ARTIKEL:
'''

Zelf schreef Nienke van Hichtum aan het eind van haar leven een aantal boeken die ze zelf het liefst ‘volksboeken’ noemde, omdat ze voor grote groepen lezers, voor jong en oud, geschikt waren. Het laatste was Drie van de Oude Plaats, dat in 1938, één jaar voor haar dood, verscheen. Het boek gaat over de jonge, aantrekkelijke Jan Martens Bollema die getrouwd is met Trine, een meisje uit de stad. Dat bevalt een aantal dorpsbewoners niet en Trine moet zich door veel roddel en kletspraat heenslaan, voor ze geaccepteerd wordt. Het dorp kijkt met argusogen of ze zich wel aan de gebruiken houdt, of ze plaatselijke gewoontes rond geboorte en dood volgt en zich aan de daarvoor afgesproken tijden houdt, de juiste kleding draagt, en de juiste formuleringen gebruikt. Het boerendorp blijkt te stikken in gewoonten en regels die bedoeld lijken om nieuwkomers het leven zuur te maken, en eigenlijk gaat het hele boek erover hoe Trine zich redt en haar onafhankelijkheid bewaart in die slangenkuil van jaloerse, bemoeizieke boerinnen.
Als ze een dochtertje krijgt, moet Trine de vrouwen van het dorp ontvangen op kraamvisite. Vóór die visite is er al heel wat geklets in het dorp omgegaan: het kind was in een stormnacht geboren en het zou een kattenkop hebben. Dat bleek bij omzichtig navragen niet zo te zijn, maar het kindje was wèl geel en het had een verkreukeld gezicht. Dat was tenminste iets.
Omdat Trine erg verzwakt was, moesten de vrouwen ongebruikelijk lang wachten op een uitnodiging en ontstonden er ruzies welk groepje vrouwen het eerst mocht komen en hoe de clubjes werden samengesteld. Het verslag van de eerste kraamvisite is hilarisch: hoe de visite binnenkwam met de rijkste boerin vlak achter de domineesvrouw die traditiegetrouw als eerste móest binnengaan, welke kleren en sieraden er gedragen werden, waar de vrouwen moesten gaan zitten (de mooiste plek was naast de kraamvrouw), hoe de thee diende te worden gedronken (niet direct al een klontje suiker pakken) en de brandewijn met rozijnen uit de speciale kommen moest worden gelepeld. Ondertussen keken de vrouwen hun ogen uit naar het meubilair, het serviesgoed en het glaswerk van de stadsjuffrouw dat veel mooier was dan ze hadden verwacht.
Trine zelf hield voornamelijk haar mond, en onderging deze traditie zo rustig mogelijk. Ze kon zelfs niet vermoeden dat ze het hele dorp in opschudding had gebracht door haar ontvangst, en dat de rijke boerinnen achteraf ongelooflijk roddelden over haar en haar ontvangst, over hoe haar interieur eruitzag, en hoe ze aan alle fijne spullen gekomen was: ‘“Nou, nou, wat ‘n opskepperige boel, niet” zei er een. “Ja hoor! Waar zouden ze al die mooie spullen vandaan hebben? Geleend misschien?” “Och ja, best moge-
lijk,” klonk een scherpe stem in ‘t donker. “Of gestolen? Van dat kale stadsvolk kan je alles verwachten.”’
Drie van de Oude Plaats staat vol met dit soort verhalen, scherpe inkijkjes in een verstarde Friese dorpsgemeenschap rond 1850. Mooie verhalen, aardig en levendig opgeschreven. Alles wat een streekroman tot streekroman maakt zit erin: de dorpsgemeenschap, de standsverschillen en het scherpe besef daarvan, de afhankelijkheid van de rijke boeren, het zware leven van weduwen en andere mensen die geen inkomsten meer hebben, het bijgeloof, de angst en afkeer van de stad, de natuurrampen, stormen, onweer, de besmettelijke ziektes, en als extraatje het alcoholisme, waaraan Jan Bollema bijna ten onder gaat.

'''

AANGELEVERDE GEGEVENS:
'''

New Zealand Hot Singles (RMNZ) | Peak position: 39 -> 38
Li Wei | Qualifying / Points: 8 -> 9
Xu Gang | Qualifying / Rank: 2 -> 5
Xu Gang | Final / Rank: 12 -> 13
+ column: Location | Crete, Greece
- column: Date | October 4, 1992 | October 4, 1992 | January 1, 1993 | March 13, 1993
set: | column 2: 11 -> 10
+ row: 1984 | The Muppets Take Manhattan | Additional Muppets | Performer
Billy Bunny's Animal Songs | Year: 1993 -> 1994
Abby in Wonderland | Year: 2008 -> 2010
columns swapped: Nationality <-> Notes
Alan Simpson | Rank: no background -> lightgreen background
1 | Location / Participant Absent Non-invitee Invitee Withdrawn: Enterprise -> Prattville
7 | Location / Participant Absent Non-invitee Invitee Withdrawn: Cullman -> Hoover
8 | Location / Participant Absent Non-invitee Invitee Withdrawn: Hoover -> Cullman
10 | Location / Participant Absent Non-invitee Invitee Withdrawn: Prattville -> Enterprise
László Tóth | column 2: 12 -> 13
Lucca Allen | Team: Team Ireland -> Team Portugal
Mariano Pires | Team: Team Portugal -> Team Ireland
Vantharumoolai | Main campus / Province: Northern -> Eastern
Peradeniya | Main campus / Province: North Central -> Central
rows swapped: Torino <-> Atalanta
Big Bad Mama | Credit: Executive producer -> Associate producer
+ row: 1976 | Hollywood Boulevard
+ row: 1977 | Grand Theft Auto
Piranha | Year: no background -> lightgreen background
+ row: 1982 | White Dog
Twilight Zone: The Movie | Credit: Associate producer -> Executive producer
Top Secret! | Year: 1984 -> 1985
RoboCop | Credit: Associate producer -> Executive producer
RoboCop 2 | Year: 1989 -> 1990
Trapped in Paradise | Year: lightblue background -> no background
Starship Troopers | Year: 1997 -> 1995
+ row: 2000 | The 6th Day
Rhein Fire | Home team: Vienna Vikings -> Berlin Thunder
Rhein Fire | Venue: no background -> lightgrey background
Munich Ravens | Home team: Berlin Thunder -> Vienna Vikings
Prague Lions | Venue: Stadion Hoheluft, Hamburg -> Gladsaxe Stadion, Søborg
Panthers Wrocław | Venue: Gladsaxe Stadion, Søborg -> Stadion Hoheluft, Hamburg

'''

OPDRACHTEN:
- A) Vat het artikel over Drie van de Oude Plaats samen in twee zinnen.
- B) Geef de regels van de records, vanaf het begin van de records tot en met de regel met "RoboCop 2 | Year: 1989 -> 1990", als JSON-lijst van strings, met één string per regel en zonder lege regels.

ANTWOORDEN:
- A) Het artikel bespreekt Drie van de Oude Plaats, het laatste 'volksboek' van Nienke van Hichtum, dat in 1938 verscheen en gaat over Trine, een meisje uit de stad dat met Jan Martens Bollema trouwt en zich door veel roddel en strenge dorpsgewoonten moet heenslaan voor ze geaccepteerd wordt. Het beschrijft uitgebreid de eerste kraamvisite na de geboorte van Trines dochtertje en noemt het boek vol scherpe, levendig opgeschreven inkijkjes in een verstarde Friese dorpsgemeenschap rond 1850, met alles wat een streekroman tot streekroman maakt.

- B)
[
  "New Zealand Hot Singles (RMNZ) | Peak position: 39 -> 38",
  "Li Wei | Qualifying / Points: 8 -> 9",
  "Xu Gang | Qualifying / Rank: 2 -> 5",
  "Xu Gang | Final / Rank: 12 -> 13",
  "+ column: Location | Crete, Greece",
  "- column: Date | October 4, 1992 | October 4, 1992 | January 1, 1993 | March 13, 1993",
  "set: | column 2: 11 -> 10",
  "+ row: 1984 | The Muppets Take Manhattan | Additional Muppets | Performer",
  "Billy Bunny's Animal Songs | Year: 1993 -> 1994",
  "Abby in Wonderland | Year: 2008 -> 2010",
  "columns swapped: Nationality <-> Notes",
  "Alan Simpson | Rank: no background -> lightgreen background",
  "1 | Location / Participant Absent Non-invitee Invitee Withdrawn: Enterprise -> Prattville",
  "7 | Location / Participant Absent Non-invitee Invitee Withdrawn: Cullman -> Hoover",
  "8 | Location / Participant Absent Non-invitee Invitee Withdrawn: Hoover -> Cullman",
  "10 | Location / Participant Absent Non-invitee Invitee Withdrawn: Prattville -> Enterprise",
  "László Tóth | column 2: 12 -> 13",
  "Lucca Allen | Team: Team Ireland -> Team Portugal",
  "Mariano Pires | Team: Team Portugal -> Team Ireland",
  "Vantharumoolai | Main campus / Province: Northern -> Eastern",
  "Peradeniya | Main campus / Province: North Central -> Central",
  "rows swapped: Torino <-> Atalanta",
  "Big Bad Mama | Credit: Executive producer -> Associate producer",
  "+ row: 1976 | Hollywood Boulevard",
  "+ row: 1977 | Grand Theft Auto",
  "Piranha | Year: no background -> lightgreen background",
  "+ row: 1982 | White Dog",
  "Twilight Zone: The Movie | Credit: Associate producer -> Executive producer",
  "Top Secret! | Year: 1984 -> 1985",
  "RoboCop | Credit: Associate producer -> Executive producer",
  "RoboCop 2 | Year: 1989 -> 1990"
]